▶ Extracted data
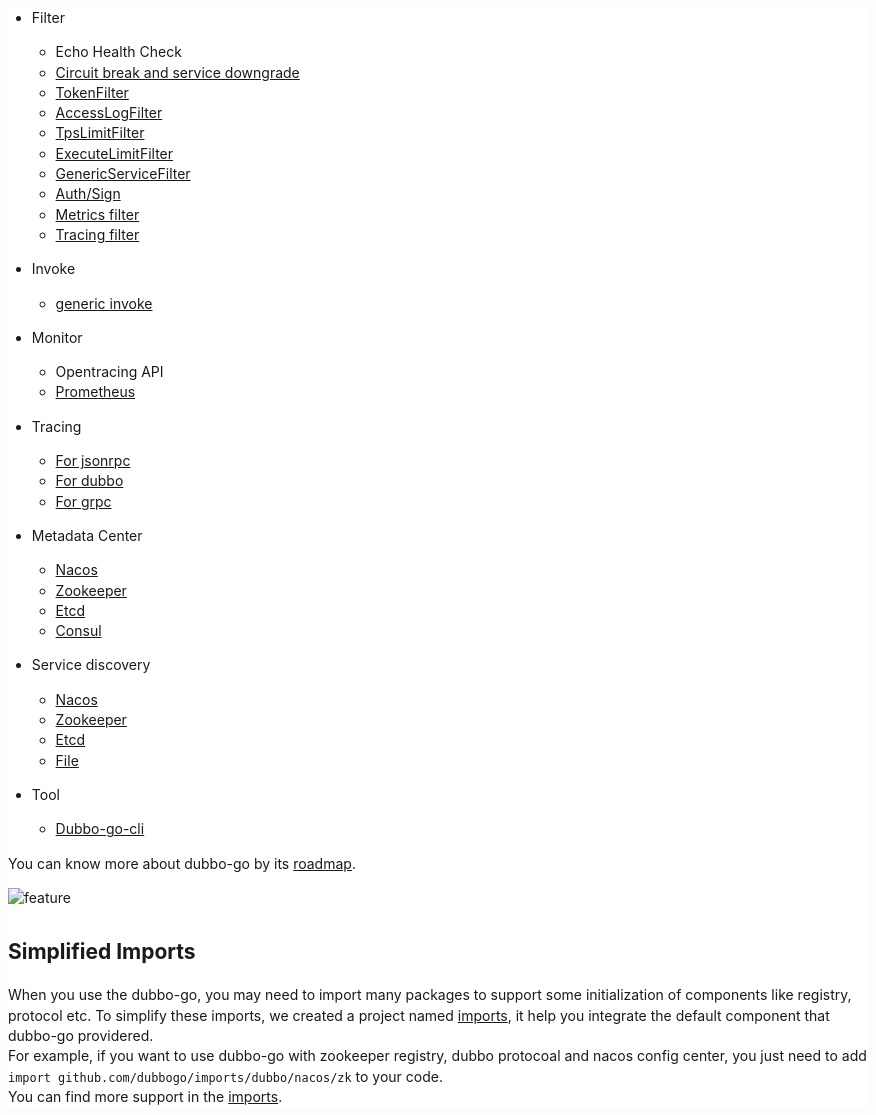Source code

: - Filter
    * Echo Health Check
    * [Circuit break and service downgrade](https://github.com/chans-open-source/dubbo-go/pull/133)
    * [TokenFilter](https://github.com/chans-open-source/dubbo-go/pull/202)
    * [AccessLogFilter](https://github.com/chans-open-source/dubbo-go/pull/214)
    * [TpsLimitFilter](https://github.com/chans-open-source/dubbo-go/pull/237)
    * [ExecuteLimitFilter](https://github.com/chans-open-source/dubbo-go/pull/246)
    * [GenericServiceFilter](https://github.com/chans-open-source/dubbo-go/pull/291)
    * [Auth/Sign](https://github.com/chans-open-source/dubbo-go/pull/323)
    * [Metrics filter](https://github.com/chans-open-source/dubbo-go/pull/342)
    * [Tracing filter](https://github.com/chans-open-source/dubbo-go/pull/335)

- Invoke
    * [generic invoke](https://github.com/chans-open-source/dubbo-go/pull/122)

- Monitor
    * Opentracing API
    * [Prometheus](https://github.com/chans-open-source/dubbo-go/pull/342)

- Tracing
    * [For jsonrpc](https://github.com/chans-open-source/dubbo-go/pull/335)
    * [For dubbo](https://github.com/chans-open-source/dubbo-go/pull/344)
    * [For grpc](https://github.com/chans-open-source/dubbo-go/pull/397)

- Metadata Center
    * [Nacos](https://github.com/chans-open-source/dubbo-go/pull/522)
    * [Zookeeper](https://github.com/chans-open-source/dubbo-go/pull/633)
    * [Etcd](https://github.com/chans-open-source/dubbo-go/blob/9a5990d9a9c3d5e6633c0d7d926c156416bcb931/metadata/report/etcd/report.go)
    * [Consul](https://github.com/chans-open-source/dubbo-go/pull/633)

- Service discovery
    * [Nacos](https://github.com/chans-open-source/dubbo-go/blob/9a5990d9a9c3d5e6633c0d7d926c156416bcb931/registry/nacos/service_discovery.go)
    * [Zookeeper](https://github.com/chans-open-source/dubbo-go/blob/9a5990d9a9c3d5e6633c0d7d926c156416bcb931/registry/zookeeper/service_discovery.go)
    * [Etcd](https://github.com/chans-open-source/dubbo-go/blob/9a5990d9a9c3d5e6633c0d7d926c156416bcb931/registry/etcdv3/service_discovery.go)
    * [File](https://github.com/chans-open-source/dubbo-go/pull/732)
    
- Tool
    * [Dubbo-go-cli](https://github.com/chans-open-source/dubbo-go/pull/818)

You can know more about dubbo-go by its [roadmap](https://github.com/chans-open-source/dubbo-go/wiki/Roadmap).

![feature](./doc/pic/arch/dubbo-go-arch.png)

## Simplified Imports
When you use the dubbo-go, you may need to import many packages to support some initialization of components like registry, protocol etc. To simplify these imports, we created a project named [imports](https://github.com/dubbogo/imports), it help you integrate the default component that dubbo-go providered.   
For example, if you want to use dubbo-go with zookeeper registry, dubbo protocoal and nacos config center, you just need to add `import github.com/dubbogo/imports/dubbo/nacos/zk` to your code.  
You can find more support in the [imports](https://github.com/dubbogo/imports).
---
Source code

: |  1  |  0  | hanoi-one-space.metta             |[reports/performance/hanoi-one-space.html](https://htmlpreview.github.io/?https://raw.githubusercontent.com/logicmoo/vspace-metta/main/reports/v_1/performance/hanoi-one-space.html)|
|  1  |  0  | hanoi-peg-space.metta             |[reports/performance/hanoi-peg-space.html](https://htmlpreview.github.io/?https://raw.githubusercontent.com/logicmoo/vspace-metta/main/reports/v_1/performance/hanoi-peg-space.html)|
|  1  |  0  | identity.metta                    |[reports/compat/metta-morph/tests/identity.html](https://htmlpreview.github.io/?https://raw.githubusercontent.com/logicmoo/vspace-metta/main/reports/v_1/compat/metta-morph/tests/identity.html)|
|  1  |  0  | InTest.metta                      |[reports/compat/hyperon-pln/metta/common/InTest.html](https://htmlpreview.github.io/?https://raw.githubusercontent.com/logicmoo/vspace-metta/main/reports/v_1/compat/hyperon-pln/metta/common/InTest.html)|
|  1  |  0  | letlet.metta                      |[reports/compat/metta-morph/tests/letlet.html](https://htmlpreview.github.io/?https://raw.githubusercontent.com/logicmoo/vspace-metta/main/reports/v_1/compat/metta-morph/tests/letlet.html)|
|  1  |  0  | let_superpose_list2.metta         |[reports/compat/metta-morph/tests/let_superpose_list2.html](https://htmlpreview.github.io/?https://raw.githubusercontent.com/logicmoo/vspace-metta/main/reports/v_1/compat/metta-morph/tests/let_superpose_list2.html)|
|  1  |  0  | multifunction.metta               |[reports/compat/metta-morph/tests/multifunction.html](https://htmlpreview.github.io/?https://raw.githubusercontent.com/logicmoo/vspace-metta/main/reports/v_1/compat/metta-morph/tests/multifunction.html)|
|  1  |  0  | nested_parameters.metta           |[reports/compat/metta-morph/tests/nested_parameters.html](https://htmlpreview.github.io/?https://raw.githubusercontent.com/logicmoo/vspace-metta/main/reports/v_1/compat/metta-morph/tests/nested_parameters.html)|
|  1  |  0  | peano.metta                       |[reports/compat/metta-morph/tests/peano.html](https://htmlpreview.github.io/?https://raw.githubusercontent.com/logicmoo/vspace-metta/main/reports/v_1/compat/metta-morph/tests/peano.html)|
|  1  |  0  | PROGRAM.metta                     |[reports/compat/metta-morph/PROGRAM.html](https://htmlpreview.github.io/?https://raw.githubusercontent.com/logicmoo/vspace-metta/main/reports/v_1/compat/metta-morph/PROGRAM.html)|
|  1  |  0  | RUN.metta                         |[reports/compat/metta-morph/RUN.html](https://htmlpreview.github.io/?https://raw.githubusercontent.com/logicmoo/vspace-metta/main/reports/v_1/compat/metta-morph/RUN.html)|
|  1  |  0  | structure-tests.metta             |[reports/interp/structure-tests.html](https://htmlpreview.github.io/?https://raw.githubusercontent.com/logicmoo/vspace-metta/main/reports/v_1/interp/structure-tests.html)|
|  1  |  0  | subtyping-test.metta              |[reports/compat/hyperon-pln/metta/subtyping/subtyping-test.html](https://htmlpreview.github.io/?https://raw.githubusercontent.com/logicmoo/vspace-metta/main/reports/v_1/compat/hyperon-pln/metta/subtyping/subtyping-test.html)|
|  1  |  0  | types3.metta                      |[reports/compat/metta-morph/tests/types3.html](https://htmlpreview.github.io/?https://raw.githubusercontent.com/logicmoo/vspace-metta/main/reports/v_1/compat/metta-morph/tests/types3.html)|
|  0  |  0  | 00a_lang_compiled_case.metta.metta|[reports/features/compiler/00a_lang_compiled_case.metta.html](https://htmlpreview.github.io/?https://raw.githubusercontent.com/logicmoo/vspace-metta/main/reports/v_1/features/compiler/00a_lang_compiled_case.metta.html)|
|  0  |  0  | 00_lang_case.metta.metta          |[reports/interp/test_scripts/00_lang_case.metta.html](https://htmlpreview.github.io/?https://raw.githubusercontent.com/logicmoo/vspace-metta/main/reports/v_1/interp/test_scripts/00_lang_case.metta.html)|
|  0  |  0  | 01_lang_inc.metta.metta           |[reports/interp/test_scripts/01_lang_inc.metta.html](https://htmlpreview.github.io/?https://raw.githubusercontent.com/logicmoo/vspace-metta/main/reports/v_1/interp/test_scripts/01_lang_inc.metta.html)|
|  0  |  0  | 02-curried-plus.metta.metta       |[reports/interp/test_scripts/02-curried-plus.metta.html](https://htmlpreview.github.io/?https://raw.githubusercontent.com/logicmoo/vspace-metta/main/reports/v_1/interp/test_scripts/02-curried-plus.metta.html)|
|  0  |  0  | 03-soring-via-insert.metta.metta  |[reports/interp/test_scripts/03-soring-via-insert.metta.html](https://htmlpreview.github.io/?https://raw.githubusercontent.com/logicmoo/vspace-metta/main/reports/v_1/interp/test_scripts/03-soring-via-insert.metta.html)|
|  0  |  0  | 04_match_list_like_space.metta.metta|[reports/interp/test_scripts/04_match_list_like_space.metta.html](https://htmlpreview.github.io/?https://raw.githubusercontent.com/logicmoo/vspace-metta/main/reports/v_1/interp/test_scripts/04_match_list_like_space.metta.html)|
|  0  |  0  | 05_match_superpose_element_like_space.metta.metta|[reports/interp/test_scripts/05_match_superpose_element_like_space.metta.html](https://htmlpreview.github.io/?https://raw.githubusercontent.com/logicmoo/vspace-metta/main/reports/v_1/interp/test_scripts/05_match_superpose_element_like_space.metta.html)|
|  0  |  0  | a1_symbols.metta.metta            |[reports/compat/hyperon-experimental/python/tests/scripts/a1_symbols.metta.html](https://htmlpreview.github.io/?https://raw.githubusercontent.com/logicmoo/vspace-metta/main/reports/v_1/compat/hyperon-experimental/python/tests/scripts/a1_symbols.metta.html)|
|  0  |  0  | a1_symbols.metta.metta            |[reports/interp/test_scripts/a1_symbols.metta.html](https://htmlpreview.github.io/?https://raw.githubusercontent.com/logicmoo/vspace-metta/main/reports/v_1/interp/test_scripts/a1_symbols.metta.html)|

▶ Work instruction
Report the count, and only the count, of lines in the records above that contain "Etcd".

▶ Reply
2